Un processus en deux temps

D’après les résultats de ces études, la conscience trouverait son origine dans « l’interaction entre le lobe frontal et le cortex postérieur », indique le Pr Cleeremans. Pour rappel, le cortex postérieur est la plus ancienne structure du cerveau. C’est notamment le lieu où transite des informations sensorielles (sensation, goût, audition, etc.). La partie frontale du cortex cérébral représente, quant à elle, le centre de contrôle du cerveau. Elle est chargée, entre autres, du raisonnement.

Plus particulièrement, la conscience naîtrait de l’interaction entre « des systèmes de méta-représentations, c’est-à-dire des représentations à propos d’autres représentations, et de représentations de premiers ordres. »

« Si je perçois une tasse de thé sur mon bureau, cela va susciter une représentation de premier ordre dans mon cortex postérieur, mais cette représentation ne se fera pas de façon consciente. Elle ne le deviendra qu’à partir du moment où une autre représentation, née quelque part dans mon lobe frontal, m’indiquera, à moi personnellement, l’existence de cette première représentation. A savoir qu’il y a une tasse de thé posée devant moi sur mon bureau », développe le chercheur.

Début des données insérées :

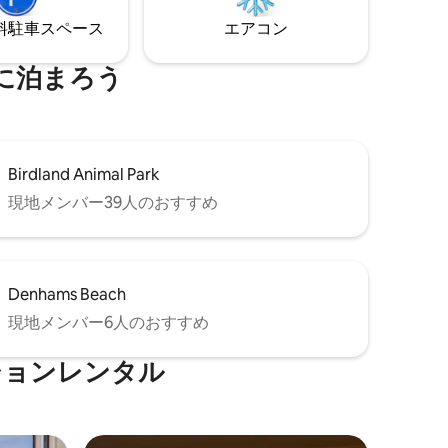
なことを楽
⁠車ス⁠ペ⁠ー⁠ス
エアコン
に泊まろう
Birdland Animal Park
現地メンバー39人のおすすめ
Denhams Beach
現地メンバー6人のおすすめ
ションレンタル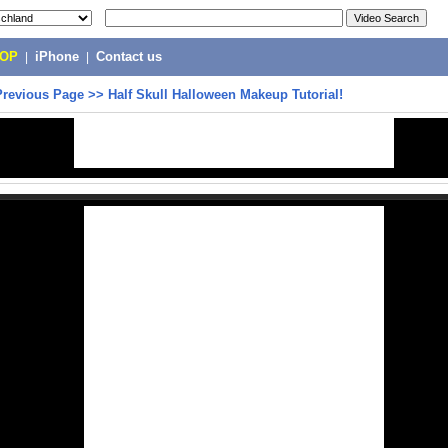
POP
|
iPhone
|
Contact us
Previous Page
>>
Half Skull Halloween Makeup Tutorial!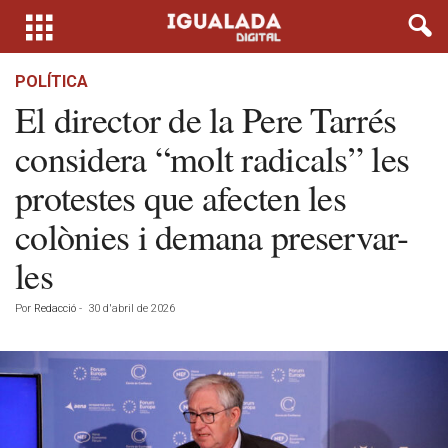
POLÍTICA
El director de la Pere Tarrés
considera “molt radicals” les
protestes que afecten les
colònies i demana preservar-
les
Por
Redacció
-
30 d'abril de 2026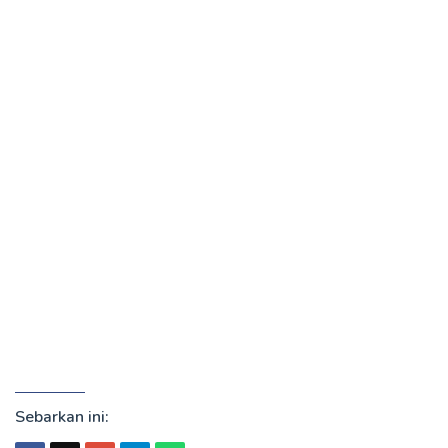
Sebarkan ini: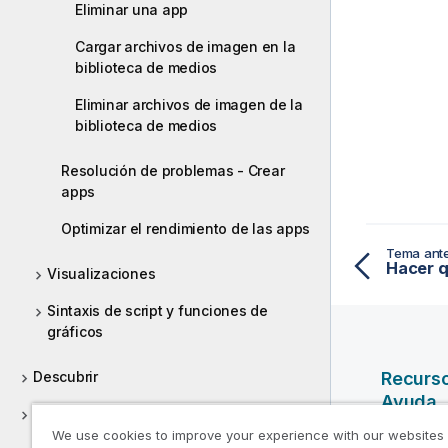
Eliminar una app
Cargar archivos de imagen en la
biblioteca de medios
Eliminar archivos de imagen de la
biblioteca de medios
Resolución de problemas - Crear
apps
Optimizar el rendimiento de las apps
Tema ante
Visualizaciones
Sintaxis de script y funciones de
gráficos
Descubrir
Recurs
Ayuda
Colaborar
We use cookies to improve your experience with our websites
Vídeos d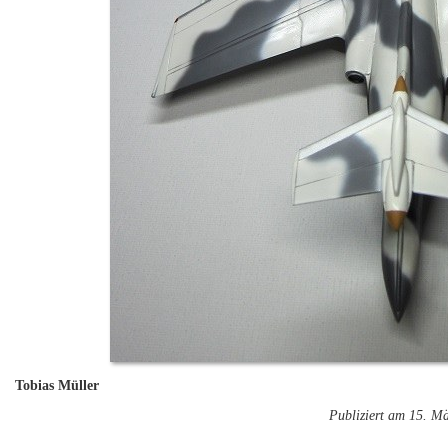
Tobias Müller
Publiziert am 15. M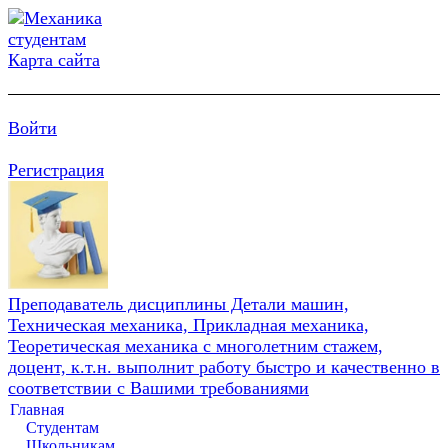
Карта сайта
Войти
Регистрация
Преподаватель дисциплины Детали машин,
Техническая механика, Прикладная механика,
Теоретическая механика с многолетним стажем,
доцент, к.т.н. выполнит работу быстро и качественно в
соответствии с Вашими требованиями
Главная
Студентам
Школьникам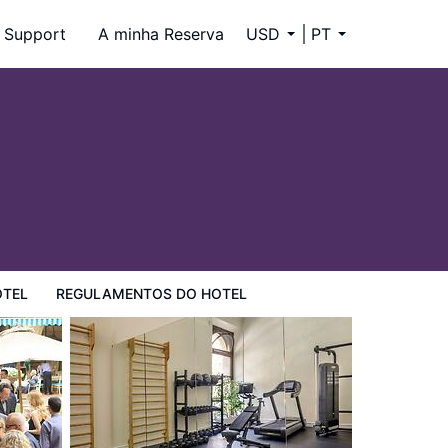
Support
A minha Reserva
USD
PT
OTEL
REGULAMENTOS DO HOTEL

Quelle est l’utilité de la conscience ?

Dans la continuité de ce projet, la nouvelle étude cherchera à répondre à une interrogation encore plus ardue : A quoi sert la conscience ? Quel est son rôle chez l’humain ?

« Cette problématique a encore été peu explorée. Certains auteurs disent que la conscience ne sert à rien et qu’elle n’offre aucun avantage fonctionnel. De mon côté, je fais l’hypothèse que la conscience aurait bien une fonction : celle d’attribuer de la valeur et du sens à ce qui nous arrive. »

Selon le scientifique, « l’effet que ça fait » est donc doté d’une valeur intrinsèque. Toute information traitée par le cerveau possède une ”valence” affective. Un terme qui désigne, en psychologie, la qualité agréable ou désagréable d’un stimulus ou d’une situation.

« Nous partons de l’idée que tout ce que nous percevons consciemment est automatiquement interprété et caractérisé avec une valeur émotionnelle. De manière intuitive, j’ai le sentiment que toutes les décisions que l’on prend sont motivées par l’envie de se retrouver dans des situations que nous jugeons, de manière subjective, plaisantes, et d’éviter celles perçues comme douloureuses ou pénibles. »

La conscience jouerait ainsi un rôle fondamental dans notre existence. Ce serait un moteur. « La vie ne vaudrait pas la peine d’être vécue si on n’en faisait pas l’expérience. Sans conscience, nous serions des zombies, sans regrets, sans états mentaux, mais aussi sans plaisir », conclut Axel Cleeremans.

Dans les années à venir, l’équipe réalisera une série d’expériences empiriques en vue de tester cette idée.